Kim Kardashian's 'Justice Project': Who Did She Free and What Comes Next?

Kim Kardashian West
Smallz & Raskind/Oxygen

A look at the cases that Kardashian West explored in her documentary and what her plans are moving forward.

After successfully petitioning President Donald Trump in the fight to grant Alice Marie Johnson clemency in 2018, Kim Kardashian West has become the face of criminal justice reform. In the years since, she’s partnered with the advocacy group #cut50 to help bring awareness and changes to systemic problems that have led to unfair sentencing. 

In the Oxygen documentary, Kim Kardashian West: The Justice Project, the media mogul chronicles her journey as she meets with policymakers and lobbies public officials, reviews cases, sits down with people behind bars who need her help, and works with her legal team to facilitate their release. 

“There are millions of people impacted by this broken justice system, and I wanted to put faces to these numbers and statistics,” Kardashian West said when the project was first announced. “There are a lot of people who deserve a second chance, but many do not have the resources to make it happen. I want to help elevate these cases to a national level to effect change.”

Things to do:
[A] From the Justice Project article, extract the passage starting with "Kim Kardashian's 'Justice" and going on through "facilitate their release.".
[B] Condense the paragraph of the Justice Project article that begins "In the Oxygen documentary" into a short bulleted list that keeps its main facts.
[C] Carry on the Justice Project article past its final sentence.

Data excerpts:
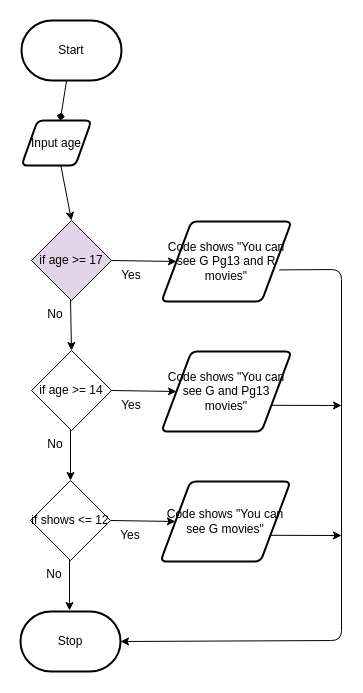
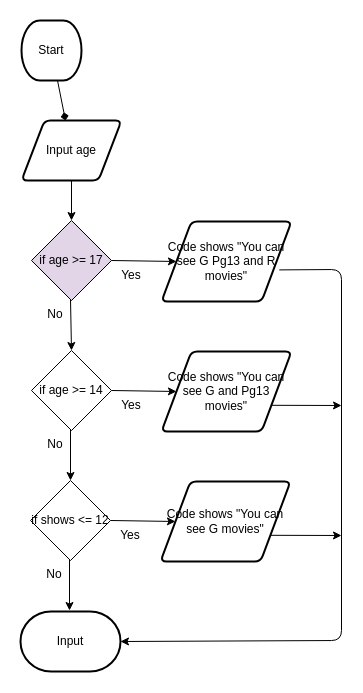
  <mxCell id="0" />
  <mxCell id="1" parent="0" />
  <mxCell id="2" style="edgeStyle=none;html=1;endArrow=diamond;" parent="1" source="3" target="5" edge="1"><mxGeometry relative="1" as="geometry" /></mxCell>
- <mxCell id="3" value="Start" style="strokeWidth=2;html=1;shape=mxgraph.flowchart.terminator;whiteSpace=wrap;" parent="1" vertex="1"><mxGeometry x="21" y="20" width="100" height="60" as="geometry" /></mxCell>
+ <mxCell id="3" value="Start" style="strokeWidth=2;html=1;shape=mxgraph.flowchart.terminator;whiteSpace=wrap;" parent="1" vertex="1"><mxGeometry x="21" y="20" width="60" height="60" as="geometry" /></mxCell>
  <mxCell id="4" style="edgeStyle=none;html=1;" parent="1" source="5" edge="1"><mxGeometry relative="1" as="geometry"><mxPoint x="71" y="220" as="targetPoint" /></mxGeometry></mxCell>
- <mxCell id="5" value="Input age" style="shape=parallelogram;html=1;strokeWidth=2;perimeter=parallelogramPerimeter;whiteSpace=wrap;rounded=1;arcSize=12;size=0.23;" parent="1" vertex="1"><mxGeometry x="21" y="120" width="70" height="45" as="geometry" /></mxCell>
- <mxCell id="6" value="Stop" style="strokeWidth=2;html=1;shape=mxgraph.flowchart.terminator;whiteSpace=wrap;" parent="1" vertex="1"><mxGeometry x="20" y="611" width="100" height="60" as="geometry" /></mxCell>
+ <mxCell id="5" value="Input age" style="shape=parallelogram;html=1;strokeWidth=2;perimeter=parallelogramPerimeter;whiteSpace=wrap;rounded=1;arcSize=12;size=0.23;" parent="1" vertex="1"><mxGeometry x="21" y="120" width="100" height="60" as="geometry" /></mxCell>
+ <mxCell id="6" value="Input" style="strokeWidth=2;html=1;shape=mxgraph.flowchart.terminator;whiteSpace=wrap;" parent="1" vertex="1"><mxGeometry x="20" y="611" width="100" height="60" as="geometry" /></mxCell>
  <mxCell id="7" style="edgeStyle=none;html=1;exitX=1;exitY=0.5;exitDx=0;exitDy=0;entryX=0;entryY=0.5;entryDx=0;entryDy=0;" parent="1" source="8" target="10" edge="1"><mxGeometry relative="1" as="geometry"><mxPoint x="171" y="260" as="targetPoint" /></mxGeometry></mxCell>
  <mxCell id="8" value="if age &amp;gt;= 17" style="rhombus;whiteSpace=wrap;html=1;fillColor=#e1d5e7;" parent="1" vertex="1"><mxGeometry x="31" y="220" width="80" height="80" as="geometry" /></mxCell>
  <mxCell id="9" style="edgeStyle=none;html=1;exitX=0.906;exitY=0.605;exitDx=0;exitDy=0;exitPerimeter=0;entryX=1;entryY=0.5;entryDx=0;entryDy=0;entryPerimeter=0;" parent="1" source="10" target="6" edge="1"><mxGeometry relative="1" as="geometry"><mxPoint x="441" y="304" as="sourcePoint" /><mxPoint x="341" y="694" as="targetPoint" /><Array as="points"><mxPoint x="341" y="269" /><mxPoint x="341" y="640" /></Array></mxGeometry></mxCell>
  <mxCell id="10" value="Code shows &quot;You can see G Pg13 and R movies&quot;" style="shape=parallelogram;html=1;strokeWidth=2;perimeter=parallelogramPerimeter;whiteSpace=wrap;rounded=1;arcSize=12;size=0.23;" parent="1" vertex="1"><mxGeometry x="161" y="221" width="130" height="80" as="geometry" /></mxCell>
  <mxCell id="11" value="Yes" style="text;html=1;strokeColor=none;fillColor=none;align=center;verticalAlign=middle;whiteSpace=wrap;rounded=0;" parent="1" vertex="1"><mxGeometry x="101" y="260" width="60" height="30" as="geometry" /></mxCell>
  <mxCell id="12" style="edgeStyle=none;html=1;exitX=0.75;exitY=0;exitDx=0;exitDy=0;entryX=0.5;entryY=0;entryDx=0;entryDy=0;" parent="1" source="13" target="15" edge="1"><mxGeometry relative="1" as="geometry"><mxPoint x="70" y="350" as="targetPoint" /></mxGeometry></mxCell>
  <mxCell id="13" value="No" style="text;html=1;strokeColor=none;fillColor=none;align=center;verticalAlign=middle;whiteSpace=wrap;rounded=0;" parent="1" vertex="1"><mxGeometry x="25" y="299" width="60" height="30" as="geometry" /></mxCell>
  <mxCell id="14" style="edgeStyle=none;html=1;exitX=1;exitY=0.5;exitDx=0;exitDy=0;entryX=0;entryY=0.5;entryDx=0;entryDy=0;" parent="1" source="15" target="17" edge="1"><mxGeometry relative="1" as="geometry"><mxPoint x="171" y="390" as="targetPoint" /></mxGeometry></mxCell>
  <mxCell id="15" value="if age &amp;gt;= 14" style="rhombus;whiteSpace=wrap;html=1;" parent="1" vertex="1"><mxGeometry x="31" y="350" width="80" height="80" as="geometry" /></mxCell>
  <mxCell id="16" style="edgeStyle=none;html=1;exitX=1;exitY=0.75;exitDx=0;exitDy=0;" parent="1" source="17" edge="1"><mxGeometry relative="1" as="geometry"><mxPoint x="341" y="405" as="targetPoint" /></mxGeometry></mxCell>
  <mxCell id="17" value="Code shows &quot;You can see G and Pg13 movies&quot;" style="shape=parallelogram;html=1;strokeWidth=2;perimeter=parallelogramPerimeter;whiteSpace=wrap;rounded=1;arcSize=12;size=0.23;" parent="1" vertex="1"><mxGeometry x="161" y="351" width="130" height="80" as="geometry" /></mxCell>
  <mxCell id="18" value="Yes" style="text;html=1;strokeColor=none;fillColor=none;align=center;verticalAlign=middle;whiteSpace=wrap;rounded=0;" parent="1" vertex="1"><mxGeometry x="101" y="390" width="60" height="30" as="geometry" /></mxCell>
  <mxCell id="19" style="edgeStyle=none;html=1;exitX=0.75;exitY=0;exitDx=0;exitDy=0;" parent="1" source="20" edge="1"><mxGeometry relative="1" as="geometry"><mxPoint x="70" y="480" as="targetPoint" /></mxGeometry></mxCell>
  <mxCell id="20" value="No" style="text;html=1;strokeColor=none;fillColor=none;align=center;verticalAlign=middle;whiteSpace=wrap;rounded=0;" parent="1" vertex="1"><mxGeometry x="25" y="429" width="60" height="30" as="geometry" /></mxCell>
  <mxCell id="21" style="edgeStyle=none;html=1;exitX=1;exitY=0.5;exitDx=0;exitDy=0;entryX=0;entryY=0.5;entryDx=0;entryDy=0;" parent="1" source="22" target="24" edge="1"><mxGeometry relative="1" as="geometry"><mxPoint x="170" y="520" as="targetPoint" /></mxGeometry></mxCell>
  <mxCell id="22" value="if shows &amp;lt;= 12" style="rhombus;whiteSpace=wrap;html=1;" parent="1" vertex="1"><mxGeometry x="30" y="480" width="80" height="80" as="geometry" /></mxCell>
  <mxCell id="23" style="edgeStyle=none;html=1;exitX=1;exitY=0.75;exitDx=0;exitDy=0;" parent="1" source="24" edge="1"><mxGeometry relative="1" as="geometry"><mxPoint x="341" y="535" as="targetPoint" /></mxGeometry></mxCell>
  <mxCell id="24" value="Code shows &quot;You can see G movies&quot;" style="shape=parallelogram;html=1;strokeWidth=2;perimeter=parallelogramPerimeter;whiteSpace=wrap;rounded=1;arcSize=12;size=0.23;" parent="1" vertex="1"><mxGeometry x="160" y="481" width="130" height="80" as="geometry" /></mxCell>
  <mxCell id="25" value="Yes" style="text;html=1;strokeColor=none;fillColor=none;align=center;verticalAlign=middle;whiteSpace=wrap;rounded=0;" parent="1" vertex="1"><mxGeometry x="100" y="520" width="60" height="30" as="geometry" /></mxCell>
  <mxCell id="26" style="edgeStyle=none;html=1;exitX=0.75;exitY=0;exitDx=0;exitDy=0;" parent="1" source="27" edge="1"><mxGeometry relative="1" as="geometry"><mxPoint x="69" y="610" as="targetPoint" /></mxGeometry></mxCell>
  <mxCell id="27" value="No" style="text;html=1;strokeColor=none;fillColor=none;align=center;verticalAlign=middle;whiteSpace=wrap;rounded=0;" parent="1" vertex="1"><mxGeometry x="24" y="559" width="60" height="30" as="geometry" /></mxCell>
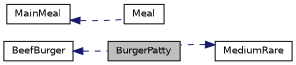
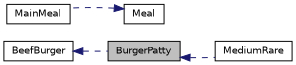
  digraph {
    rankdir=LR
    node [color=black fillcolor=white fontname=Helvetica fontsize=10 shape=record style=filled]
    edge [color=midnightblue dir=back fontname=Helvetica fontsize=10 labelfontname=Helvetica labelfontsize=10 style=dashed]
    n1 [fillcolor=grey75 fontcolor=black height=0.2 label=BurgerPatty width=0.4]
    n2 [height=0.2 label=MediumRare width=0.4]
    n3 [height=0.2 label=BeefBurger width=0.4]
    n4 [height=0.2 label=MainMeal width=0.4]
    n5 [height=0.2 label=Meal width=0.4]
-   n2 -> n1
+   n1 -> n2
    n3 -> n1
-   n4 -> n5
+   n5 -> n4
  }
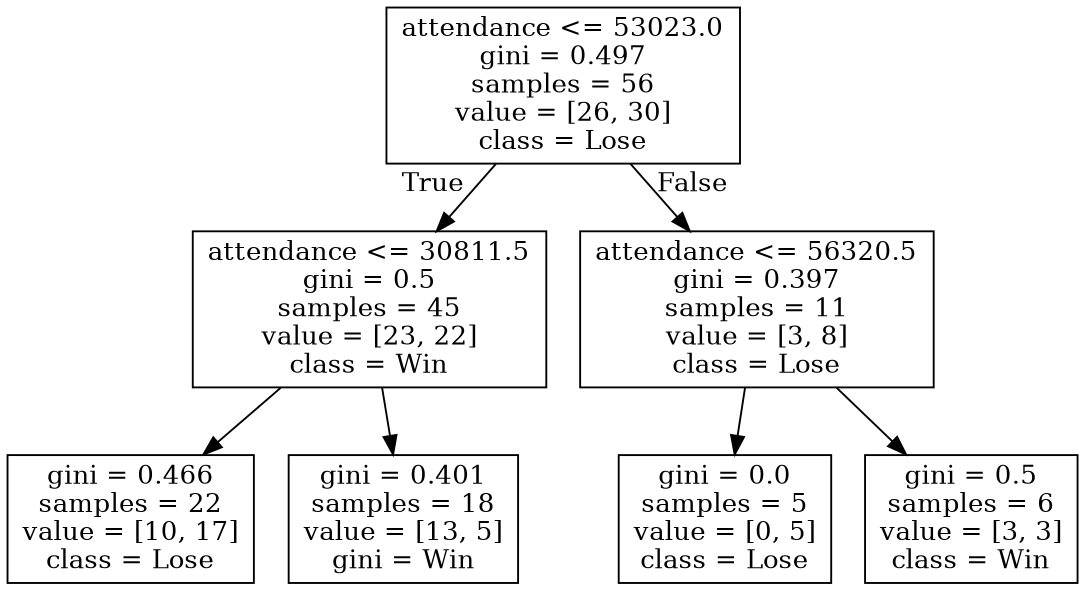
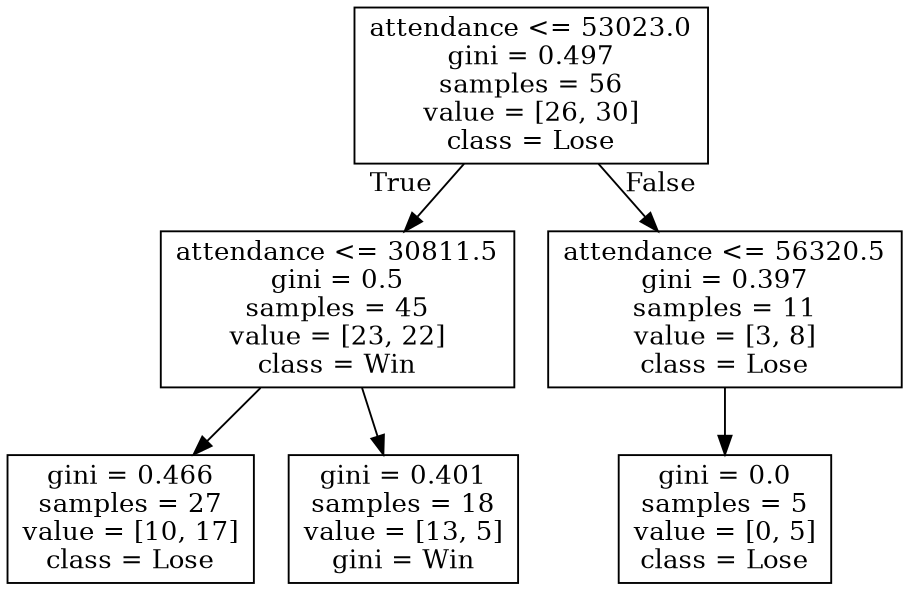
  digraph {
    node [shape=box]
    n1 [label="attendance <= 53023.0\ngini = 0.497\nsamples = 56\nvalue = [26, 30]\nclass = Lose"]
    n2 [label="attendance <= 30811.5\ngini = 0.5\nsamples = 45\nvalue = [23, 22]\nclass = Win"]
    n3 [label="attendance <= 56320.5\ngini = 0.397\nsamples = 11\nvalue = [3, 8]\nclass = Lose"]
-   n4 [label="gini = 0.466\nsamples = 22\nvalue = [10, 17]\nclass = Lose"]
+   n4 [label="gini = 0.466\nsamples = 27\nvalue = [10, 17]\nclass = Lose"]
    n5 [label="gini = 0.401\nsamples = 18\nvalue = [13, 5]\ngini = Win"]
    n6 [label="gini = 0.0\nsamples = 5\nvalue = [0, 5]\nclass = Lose"]
-   n7 [label="gini = 0.5\nsamples = 6\nvalue = [3, 3]\nclass = Win"]
    n1 -> n2 [headlabel=True labelangle=45 labeldistance=2.5]
    n1 -> n3 [headlabel=False labelangle=-45 labeldistance=2.5]
    n2 -> n4
    n2 -> n5
    n3 -> n6
-   n3 -> n7
  }
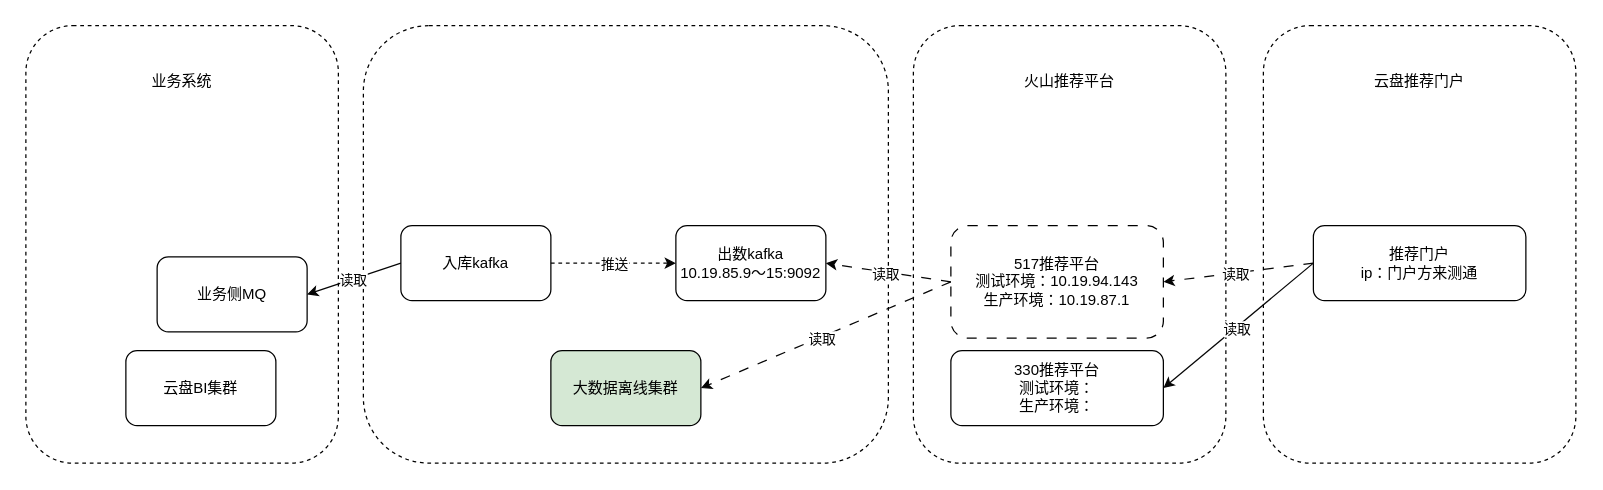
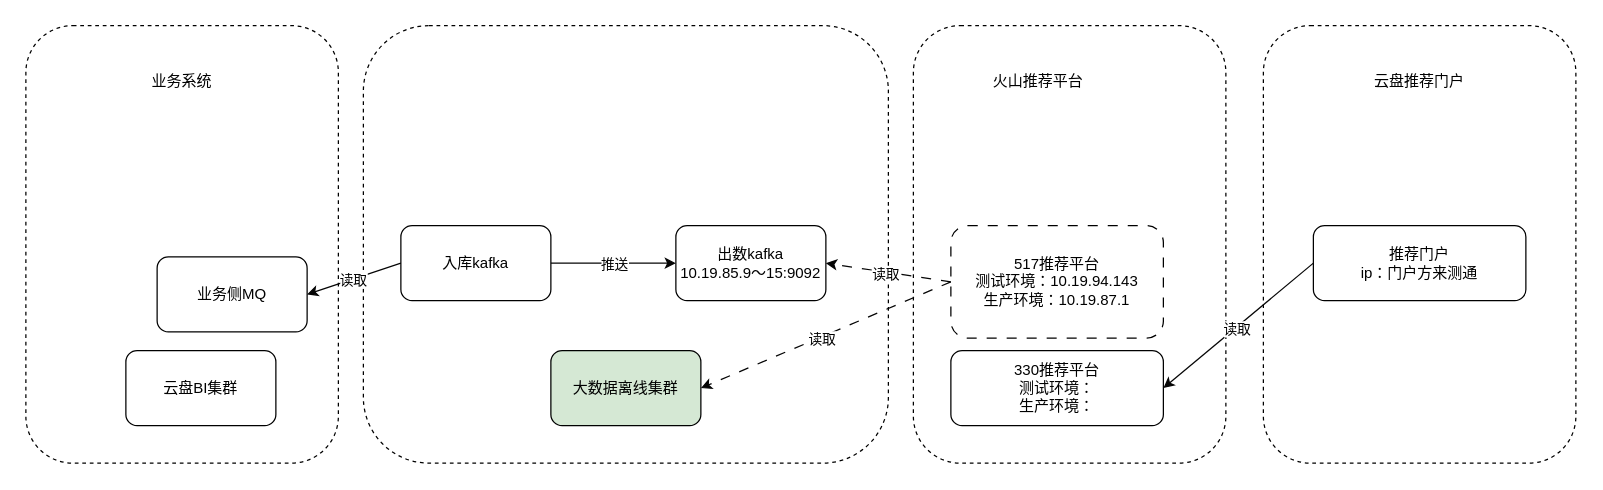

Response list:
[A]
Kim Kardashian's 'Justice Project': Who Did She Free and What Comes Next?

Kim Kardashian West
Smallz & Raskind/Oxygen

A look at the cases that Kardashian West explored in her documentary and what her plans are moving forward.

After successfully petitioning President Donald Trump in the fight to grant Alice Marie Johnson clemency in 2018, Kim Kardashian West has become the face of criminal justice reform. In the years since, she’s partnered with the advocacy group #cut50 to help bring awareness and changes to systemic problems that have led to unfair sentencing. 

In the Oxygen documentary, Kim Kardashian West: The Justice Project, the media mogul chronicles her journey as she meets with policymakers and lobbies public officials, reviews cases, sits down with people behind bars who need her help, and works with her legal team to facilitate their release.

[B]
- The Oxygen documentary *Kim Kardashian West: The Justice Project* follows Kardashian West's work.
- She meets policymakers and lobbies public officials.
- She reviews cases.
- She sits down with incarcerated people who need her help.
- She works with her legal team to help get them released.

[C]
While she’s received and reviewed many letters from incarcerated individuals seeking her help to expose the injustices in their convictions or sentencings, Kardashian West narrows her efforts on four cases involving Alexis Martin, David Sheppard, Dawn Jackson and Momolu Stewart, giving context to each of their stories. 

Oxygen

Early in the documentary, Kardashian West reads a letter from Jackson, a mother of seven who was found guilty of stabbing a man to death. This man, it turns out, was her step-grandfather and repeatedly raped and abused her since she was five years old. “I got chills,” she says after learning about Jackson’s story. “I cried reading it. And I got the sense that she had had it and was crying out for help.”

So far, Jackson has served 21 years of a mandatory 30-year sentence behind bars. But her case proves to be the most difficult of the ones that Kardashian West works on. Despite efforts she and #cut50 made, Jackson has not been granted clemency and remains in prison. 

The next case involves Martin, who was 15 years old when she was arrested for aggravated murder and was serving out a minimum 21-year sentence when she reached out to Kardashian West. The reality star sat down with Martin, who was abused as a child before getting mixed up with a drug dealer. “He raped me,” she tells a visibly moved Kardashian West. 

Later, the Keeping Up With the Kardashians star goes to Washington, D.C., where she meets Stewart, who was a teenager when he was convicted of first-degree murder for his role in a 1997 shooting death. He details a history of violent childhood abuse by his uncle, who constantly degraded Stewart until he ran away.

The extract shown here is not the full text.